• PASSAGE TO READ
────────
DuckDB: a query engine that runs anywhere

DuckDB is an in-process analytical database — think SQLite, but built for analytics instead of transactions. Where SQLite is optimized for lots of small reads and writes (perfect for apps), DuckDB is optimized for scanning large amounts of data and computing aggregates (perfect for analysis).

The key feature for our use case is that DuckDB can query Parquet files directly, including from object storage. There's no server to run, no data to import, no cluster to manage. You just point it at your files and write SQL:

SELECT
  c.metadata->>'plan' AS plan,
  COUNT(DISTINCT c.id) AS customers,
  SUM(o.amount) / 100.0 AS total_revenue
FROM read_parquet('s3://my-data-warehouse/customers/2026/02/18.parquet') c
JOIN read_parquet('s3://my-data-warehouse/orders/2026/02/18.parquet') o
  ON c.id = o.customer_id
WHERE o.status = 'completed'
GROUP BY plan
ORDER BY total_revenue DESC;

DuckDB Query

DuckDB parallelizes reads across multiple CPU cores automatically and uses two optimizations to avoid reading data it doesn't need: projection pushdown, where it only reads the columns your query actually references, and partition pruning, where it skips entire files based on the directory structure. Together, your queries often read a small fraction of the total data stored.
────────
• DATA EXCERPT
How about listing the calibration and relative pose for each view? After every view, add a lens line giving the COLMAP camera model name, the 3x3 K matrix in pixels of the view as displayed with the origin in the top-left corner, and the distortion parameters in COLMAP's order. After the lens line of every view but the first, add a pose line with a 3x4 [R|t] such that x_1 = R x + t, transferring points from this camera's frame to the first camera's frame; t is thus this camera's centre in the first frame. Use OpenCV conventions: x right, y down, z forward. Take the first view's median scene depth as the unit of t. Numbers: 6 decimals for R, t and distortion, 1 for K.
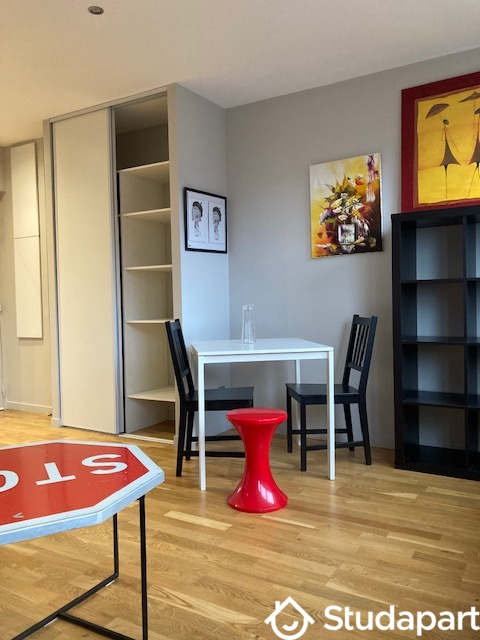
────────
• WHAT TO DO
Write the next paragraph of the DuckDB passage, picking up right after its final sentence.

• SOLVED EXERCISE
One practical concern with Parquet files is schema changes. If you add a column to your source database (say, phone_number on the customers table), the new Parquet files will have it but the old ones won't. DuckDB handles this with the union_by_name flag:

SELECT *
FROM read_parquet('customers/**/*.parquet', union_by_name = true)

This tells DuckDB to merge schemas across files by column name. Older files that don't have phone_number will return NULL for that column. Without this flag, DuckDB would throw an error when it encounters files with different column counts.

Storage layout and partitioning

Before writing any code, we need to decide how to organize our files. This matters more than you might think — the directory structure determines how efficiently DuckDB can query the data, how easy the warehouse is to debug, and how cleanly your pipeline handles failures and re-runs.

We'll organize our bucket like this:

s3://my-data-warehouse/
  etl.json            ← run metadata (last_run_at, status, counts)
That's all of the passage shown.